The Art of the Sublime

ISBN 978-1-84976-387-5

The Sublime Exceeded: James Abbott McNeill Whistler’s Nocturne: Blue and Silver – Cremorne Lights

Philip Shaw

James Abbott McNeill Whistler 'Nocturne: Blue and Silver - Cremorne Lights' 1872
Fig.1
James Abbott McNeill Whistler
Nocturne: Blue and Silver - Cremorne Lights 1872
Tate N03420

In his ‘Ten O’Clock’ lecture, delivered in 1885, Whistler mounted an attack on what he regarded as the hackneyed discourse of the sublime. He denounced art critics, in particular, for reducing the singularity of the artist’s vision to a set of predetermined codes:
a mountain, to them, is synonymous with height – a lake, with depth – the ocean, with vastness – the sun, with glory. So that a picture with a mountain, a lake, and an ocean – however poor in paint – is inevitably ‘lofty’, ‘vast’, ‘infinite’and ‘glorious’ – on paper.1
Nocturne: Blue and Silver – Cremorne Lights 1872 (Tate N03420, fig.1), with its artful deconstruction of the divisions between industry and enjoyment, truth and illusion, is similarly sceptical of the conventional, Romantic notion of the sublime. The view is of the Thames at night, looking upriver towards Battersea and Chelsea. Whistler, however, is not primarily interested in depicting reality. The blurring of the division between the mills to the left of the canvas and the lights of the pleasure gardens to the right is an artistic contrivance, a product of the artist’s commitment to the binary colour schemes of Japanese painting. The artificiality of the scene is underscored further by the use of motifs derived from Japanese woodblock printing: the painter’s butterfly signature bounded by a rectangular frame appears to the extreme right of the composition, while a bamboo-like shrub peeps above the bottom edge. The disorientating effects of the printing motifs are related to the displacement of the painting’s viewing subject. As the eye vacillates between the illusory depth of the far horizon and the two-dimensional immediacy of the butterfly icon, the viewer’s sense of spatial coherence is undermined.
A further point of disturbance is provided by the indeterminate form floating in the centre of the painting. Most likely a barge, the vague, amorphous shape nevertheless seems eerily human and, as such, is suggestive of the river’s association with violence and death. It takes time to conceive that the shape drifting towards us may be a dead body, but once this possibility is grasped we become subject once more to the uncanny force of the painting’s gaze. ‘Photo-graphed’, as the philosopher Jacques Lacan describes it, from the perspective of the no longer human, our self-fashioning as vital and heroic, perhaps even sublime, undergoes a debilitating transformation. Instead of penetrating a mystical horizon the viewer is confronted instead with an intimation of mortality that is alternately repellent and fascinating.

**Work to complete:**
A) Say whether each statement agrees with the essay on Whistler's Nocturne, answering yes or no and quoting the deciding words of the essay. (i) Whistler gave the lecture in 1885. (ii) The painting's view looks downriver towards Battersea. (iii) The butterfly signature appears at the far left of the composition.
B) Answer these questions from the essay on Whistler's Nocturne:
(i) What Tate number does the essay give for the painting?
(ii) According to the lecture, what do critics treat a mountain as synonymous with?
(iii) Which philosopher does the essay cite?
C) Extend the essay on Whistler's Nocturne beyond its final sentence.

**Collected data:**
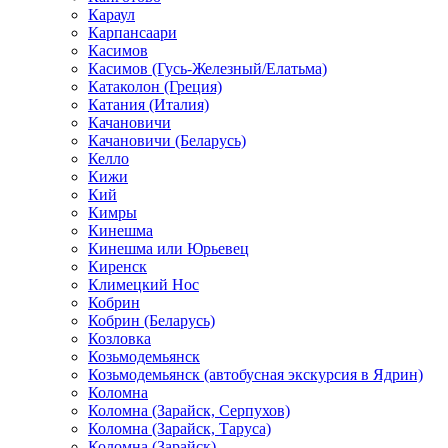
Караул
Карпансаари
Касимов
Касимов (Гусь-Железный/Елатьма)
Катаколон (Греция)
Катания (Италия)
Качановичи
Качановичи (Беларусь)
Келло
Кижи
Кий
Кимры
Кинешма
Кинешма или Юрьевец
Киренск
Климецкий Нос
Кобрин
Кобрин (Беларусь)
Козловка
Козьмодемьянск
Козьмодемьянск (автобусная экскурсия в Ядрин)
Коломна
Коломна (Зарайск, Серпухов)
Коломна (Зарайск, Таруса)
Коломна (Зарайск)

**Answers by task:**
A)
(i) Yes: "delivered in 1885"
(ii) No: "looking upriver towards Battersea and Chelsea"
(iii) No: "appears to the extreme right of the composition"

B)
(i) N03420
(ii) Height
(iii) Jacques Lacan

C)
Paradoxically, for a work so apparently invested in the artificial and idealised, Cremorne Lights is thus radically materialist in its approach to the sublime. With its unsettling reminders of the intense pleasure of self-dissolution, Whistler’s painting challenges the traditional notion of the sublime as a staging ground for the triumphant recovery of the self from the jaws of destruction. Just as the anamorphic form in the foreground prevents the ego from encompassing the work in its totality, so those other contrivances – the decorative foliage and butterfly icon – draw attention away from the illusion of depth towards the reality of the painted surface, suggesting, in opposition to conventional Victorian narrative painting, that there is nothing beyond this painted surface.
What the painting achieves, therefore, is a sustained interrogation of its very status as a painting; neither wholly committed to flatness nor to depth, Cremorne Lights exceeds the discourse of the sublime precisely as a result of its critical engagement with all that that discourse entails: the elevation of the spiritual over the material; the disclosure of truth behind the veil of appearances; the triumph of the rational over the sensual. Still further, through its investment in the artificial rather than the ‘reality of the moment’, which modernism proudly proclaims as its mark of authenticity, Cremorne Lights announces itself as both timely and belated, as if the painting were observing itself failing to be new.

Notes

1
James Abbott McNeill Whistler, ‘The Ten O’Clock’, in Mary Ann Caws (ed.), Manifesto: A Century of Isms, University of Nebraska Press, Lincoln 2001, p.9.
Philip Shaw is Professor of Romantic Studies in the School of English at the University of Leicester and Co-Investigator of ‘The Sublime Object: Nature, Art and Language’.

How to cite

Philip Shaw, ‘The Sublime Exceeded: James Abbott McNeill Whistler’s Nocturne: Blue and Silver – Cremorne Lights ’, in Nigel Llewellyn and Christine Riding (eds.), The Art of the Sublime, Tate Research Publication, January 2013, https://www.tate.org.uk/art/research-publications/the-sublime/philip-shaw-the-sublime-exceeded-james-abbott-mcneill-whistlers-nocturne-blue-and-silver-r1129554, accessed 19 March 2024.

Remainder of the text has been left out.